L’ipotesi di uno shutdown sempre più imminente si fa strada tra i corridoi del Congresso degli Stati Uniti. Il rischio è concreto perché il termine ultimo per raggiungere un accordo è il 30 settembre. L’argomento è la spesa pubblica ma la possibilità di una mediazione sembra essere definitivamente saltata dopo che lo speaker Kevin McCarthy ha dichiarato di non voler mettere ai voti la risoluzione per l’esercizio provvisorio.
La situazione di stallo sembra essere irrisolvibile e la Casa Bianca si prepara a fare i conti con lo shutdown. Ciò, nel concreto, comporterebbe ad un numero elevatissimo di dipendenti federali che non riceveranno lo stipendio. Diverse agenzie sono pronte a mettere in congedo non retribuito i propri lavoratori. Sulla questione è intervenuto direttamente il presidente Joe Biden:
A questo si aggiunge una nota di Moody’s, la nota agenzia di rating, che afferma di essere intenzionata a togliere la tripla A agli Stati Uniti nel caso non dovesse esserci una risposta di politica fiscale efficace.
L’attuale situazione di paralisi del Congresso non sarebbe la prima a decretare uno shutdown, la cui gravità è direttamente proporzionale alla sua durata. Per ritrovare la sospensione delle attività governative più lunga della storia recente non serve fare un grande passo indietro. La medaglia d’oro va all’amministrazione guidata da Donald Trump che, tra il 2018 e il 2019, causò il blocco per 34 giorni.

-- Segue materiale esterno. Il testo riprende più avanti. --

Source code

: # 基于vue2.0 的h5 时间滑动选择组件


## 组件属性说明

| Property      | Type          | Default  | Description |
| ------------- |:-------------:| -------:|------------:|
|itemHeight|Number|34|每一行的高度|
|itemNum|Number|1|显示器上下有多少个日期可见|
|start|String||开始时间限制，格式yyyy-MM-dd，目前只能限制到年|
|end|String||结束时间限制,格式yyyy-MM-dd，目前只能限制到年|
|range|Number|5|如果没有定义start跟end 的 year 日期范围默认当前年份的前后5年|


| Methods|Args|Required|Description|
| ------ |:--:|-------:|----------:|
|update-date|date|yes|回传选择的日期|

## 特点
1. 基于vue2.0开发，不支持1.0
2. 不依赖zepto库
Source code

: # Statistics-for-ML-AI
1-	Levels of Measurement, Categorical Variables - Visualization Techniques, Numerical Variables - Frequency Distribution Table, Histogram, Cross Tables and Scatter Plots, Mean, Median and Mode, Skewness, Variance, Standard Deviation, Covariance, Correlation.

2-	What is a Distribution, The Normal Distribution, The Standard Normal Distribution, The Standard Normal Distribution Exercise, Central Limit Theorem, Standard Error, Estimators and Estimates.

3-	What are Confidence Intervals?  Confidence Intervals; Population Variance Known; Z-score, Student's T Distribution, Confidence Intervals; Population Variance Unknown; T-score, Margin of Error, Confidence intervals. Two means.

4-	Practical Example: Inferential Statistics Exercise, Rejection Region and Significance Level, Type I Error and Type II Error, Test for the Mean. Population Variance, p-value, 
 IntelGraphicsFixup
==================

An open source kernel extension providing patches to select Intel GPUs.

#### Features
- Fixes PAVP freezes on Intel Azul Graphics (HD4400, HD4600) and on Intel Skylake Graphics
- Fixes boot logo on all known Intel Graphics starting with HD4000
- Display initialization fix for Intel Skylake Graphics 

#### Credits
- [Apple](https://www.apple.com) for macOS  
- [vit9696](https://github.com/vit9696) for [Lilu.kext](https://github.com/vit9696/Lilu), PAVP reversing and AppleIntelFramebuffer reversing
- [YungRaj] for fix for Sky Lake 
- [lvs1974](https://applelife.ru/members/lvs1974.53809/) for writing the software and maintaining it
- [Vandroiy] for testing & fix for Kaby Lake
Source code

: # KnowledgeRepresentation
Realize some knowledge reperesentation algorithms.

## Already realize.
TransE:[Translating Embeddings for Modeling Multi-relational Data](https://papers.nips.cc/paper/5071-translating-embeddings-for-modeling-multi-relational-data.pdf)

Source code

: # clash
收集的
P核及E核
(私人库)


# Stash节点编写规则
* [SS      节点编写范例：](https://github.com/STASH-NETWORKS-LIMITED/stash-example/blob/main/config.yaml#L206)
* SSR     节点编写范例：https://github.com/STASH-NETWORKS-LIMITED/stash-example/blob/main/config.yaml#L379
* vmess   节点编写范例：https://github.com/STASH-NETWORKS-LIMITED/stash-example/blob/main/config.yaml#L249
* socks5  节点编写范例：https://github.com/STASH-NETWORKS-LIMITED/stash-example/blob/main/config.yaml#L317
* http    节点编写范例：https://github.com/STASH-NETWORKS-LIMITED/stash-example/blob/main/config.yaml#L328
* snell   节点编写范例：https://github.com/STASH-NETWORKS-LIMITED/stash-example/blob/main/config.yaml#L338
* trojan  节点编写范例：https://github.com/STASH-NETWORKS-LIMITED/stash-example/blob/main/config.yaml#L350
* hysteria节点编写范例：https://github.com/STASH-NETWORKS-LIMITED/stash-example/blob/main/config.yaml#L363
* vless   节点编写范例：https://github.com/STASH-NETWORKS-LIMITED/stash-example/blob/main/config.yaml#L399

L’ex presidente sta oggi dominando le prime pagine dei giornali: se da un lato proseguono i suoi guai con la giustizia (è di ieri la notizia di un’accusa di frode), dall’altro i sondaggi lo dichiarano stabilmente ai primi posti per la corsa alla Casa Bianca. Alle prossime elezioni statunitensi si profila un nuovo scontro tra Biden e Trump e questa volta l’esito, almeno secondo i sondaggi, sembra essere molto diverso.